__DATA TO PROCESS__.

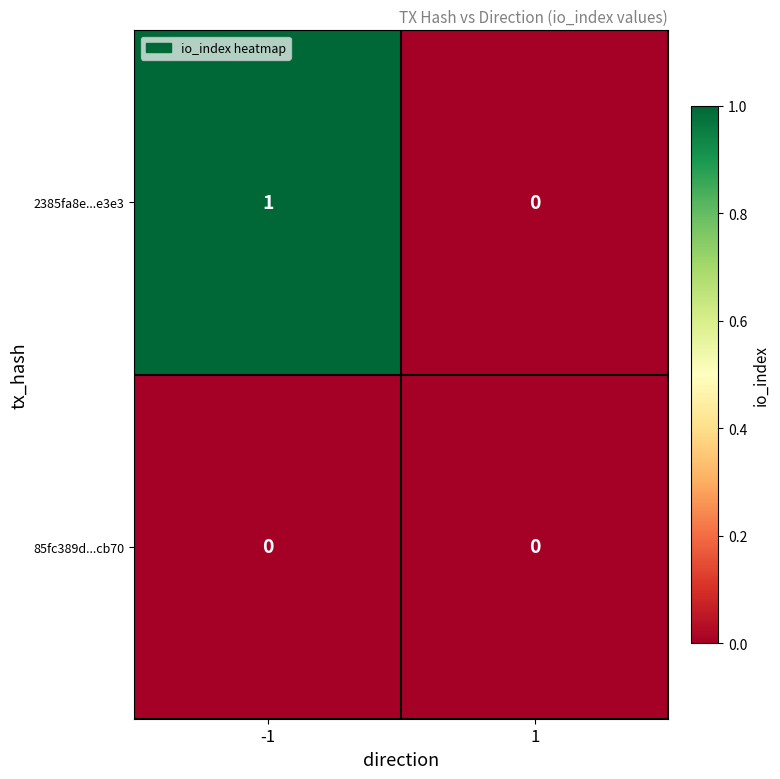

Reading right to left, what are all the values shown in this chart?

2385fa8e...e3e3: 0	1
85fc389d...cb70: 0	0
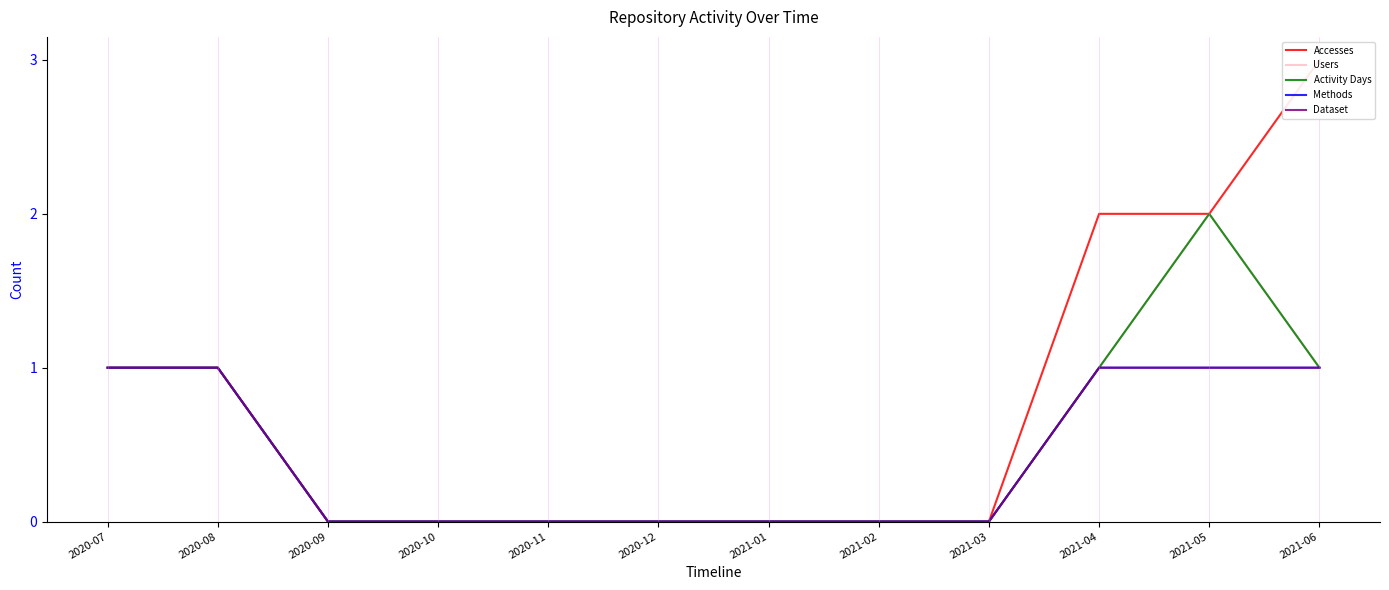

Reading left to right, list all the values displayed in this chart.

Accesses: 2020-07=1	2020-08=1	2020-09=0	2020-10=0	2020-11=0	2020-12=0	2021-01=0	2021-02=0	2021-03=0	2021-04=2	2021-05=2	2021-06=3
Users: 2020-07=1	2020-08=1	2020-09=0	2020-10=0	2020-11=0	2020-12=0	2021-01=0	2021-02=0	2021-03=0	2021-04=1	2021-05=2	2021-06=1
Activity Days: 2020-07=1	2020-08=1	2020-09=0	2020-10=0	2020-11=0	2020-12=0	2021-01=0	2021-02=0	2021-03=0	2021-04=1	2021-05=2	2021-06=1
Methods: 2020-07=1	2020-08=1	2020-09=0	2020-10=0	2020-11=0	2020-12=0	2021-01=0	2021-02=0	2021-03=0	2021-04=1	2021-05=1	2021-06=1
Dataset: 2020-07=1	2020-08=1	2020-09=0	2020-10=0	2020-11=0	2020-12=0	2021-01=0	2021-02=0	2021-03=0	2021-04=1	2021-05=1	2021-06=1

__TASK OBJECTIVE__. Give every line of the records as a numbered list, with the blank lines and the pictures left out.

__RESULT__.
1. Reading right to left, what are all the values shown in this chart?
2. 2385fa8e...e3e3: 0	1
3. 85fc389d...cb70: 0	0
4. Reading left to right, list all the values displayed in this chart.
5. Accesses: 2020-07=1	2020-08=1	2020-09=0	2020-10=0	2020-11=0	2020-12=0	2021-01=0	2021-02=0	2021-03=0	2021-04=2	2021-05=2	2021-06=3
6. Users: 2020-07=1	2020-08=1	2020-09=0	2020-10=0	2020-11=0	2020-12=0	2021-01=0	2021-02=0	2021-03=0	2021-04=1	2021-05=2	2021-06=1
7. Activity Days: 2020-07=1	2020-08=1	2020-09=0	2020-10=0	2020-11=0	2020-12=0	2021-01=0	2021-02=0	2021-03=0	2021-04=1	2021-05=2	2021-06=1
8. Methods: 2020-07=1	2020-08=1	2020-09=0	2020-10=0	2020-11=0	2020-12=0	2021-01=0	2021-02=0	2021-03=0	2021-04=1	2021-05=1	2021-06=1
9. Dataset: 2020-07=1	2020-08=1	2020-09=0	2020-10=0	2020-11=0	2020-12=0	2021-01=0	2021-02=0	2021-03=0	2021-04=1	2021-05=1	2021-06=1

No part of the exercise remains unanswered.